• **EXERCISE OBJECTIVE**
Look through the records and copy each line that has "Models" in it.
── RECORD SET ──
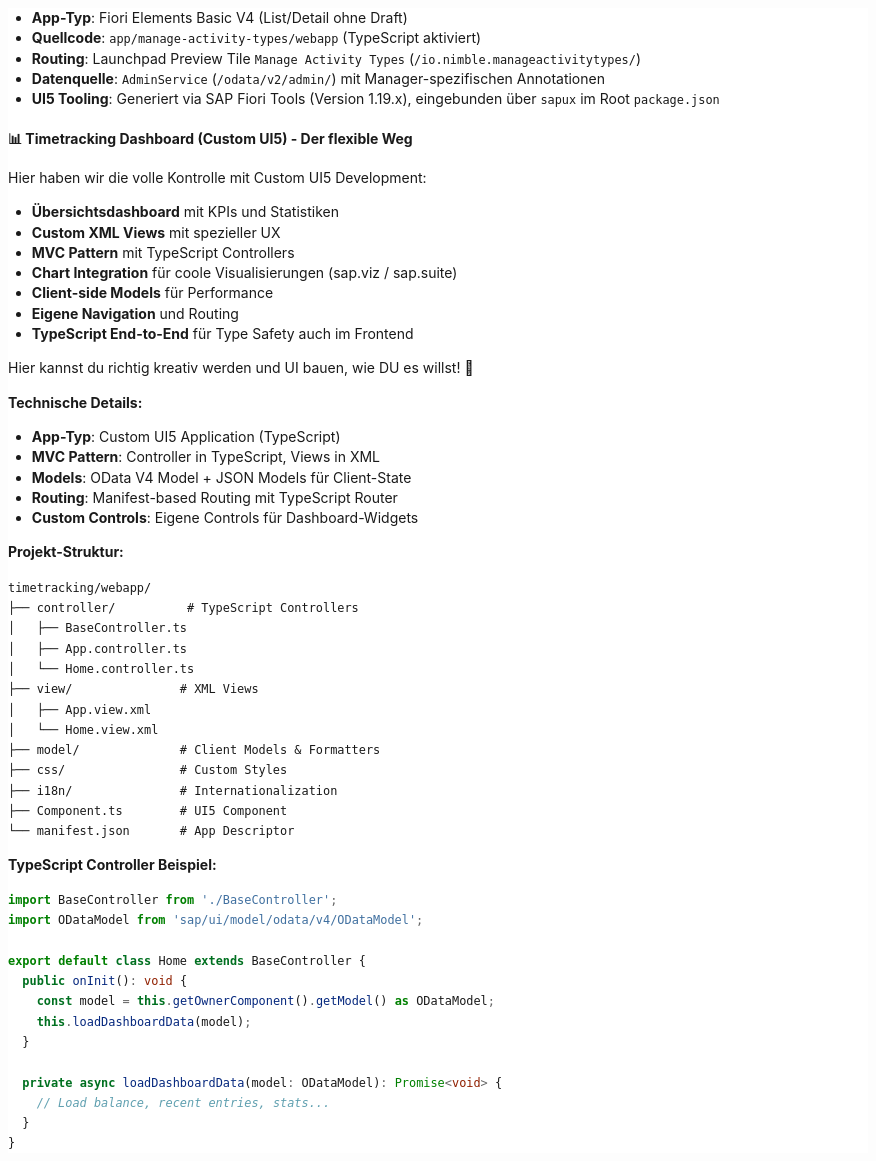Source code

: - **App-Typ**: Fiori Elements Basic V4 (List/Detail ohne Draft)
- **Quellcode**: `app/manage-activity-types/webapp` (TypeScript aktiviert)
- **Routing**: Launchpad Preview Tile `Manage Activity Types` (`/io.nimble.manageactivitytypes/`)
- **Datenquelle**: `AdminService` (`/odata/v2/admin/`) mit Manager-spezifischen Annotationen
- **UI5 Tooling**: Generiert via SAP Fiori Tools (Version 1.19.x), eingebunden über `sapux` im Root `package.json`

#### 📊 Timetracking Dashboard (Custom UI5) - Der flexible Weg

Hier haben wir die volle Kontrolle mit Custom UI5 Development:

- **Übersichtsdashboard** mit KPIs und Statistiken
- **Custom XML Views** mit spezieller UX
- **MVC Pattern** mit TypeScript Controllers
- **Chart Integration** für coole Visualisierungen (sap.viz / sap.suite)
- **Client-side Models** für Performance
- **Eigene Navigation** und Routing
- **TypeScript End-to-End** für Type Safety auch im Frontend

Hier kannst du richtig kreativ werden und UI bauen, wie DU es willst! 🎨

**Technische Details:**

- **App-Typ**: Custom UI5 Application (TypeScript)
- **MVC Pattern**: Controller in TypeScript, Views in XML
- **Models**: OData V4 Model + JSON Models für Client-State
- **Routing**: Manifest-based Routing mit TypeScript Router
- **Custom Controls**: Eigene Controls für Dashboard-Widgets

**Projekt-Struktur:**

```
timetracking/webapp/
├── controller/          # TypeScript Controllers
│   ├── BaseController.ts
│   ├── App.controller.ts
│   └── Home.controller.ts
├── view/               # XML Views
│   ├── App.view.xml
│   └── Home.view.xml
├── model/              # Client Models & Formatters
├── css/                # Custom Styles
├── i18n/               # Internationalization
├── Component.ts        # UI5 Component
└── manifest.json       # App Descriptor
```

**TypeScript Controller Beispiel:**

```typescript
import BaseController from './BaseController';
import ODataModel from 'sap/ui/model/odata/v4/ODataModel';

export default class Home extends BaseController {
  public onInit(): void {
    const model = this.getOwnerComponent().getModel() as ODataModel;
    this.loadDashboardData(model);
  }

  private async loadDashboardData(model: ODataModel): Promise<void> {
    // Load balance, recent entries, stats...
  }
}
```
───
• **THE ANSWER**
- **Client-side Models** für Performance
- **Models**: OData V4 Model + JSON Models für Client-State
├── model/              # Client Models & Formatters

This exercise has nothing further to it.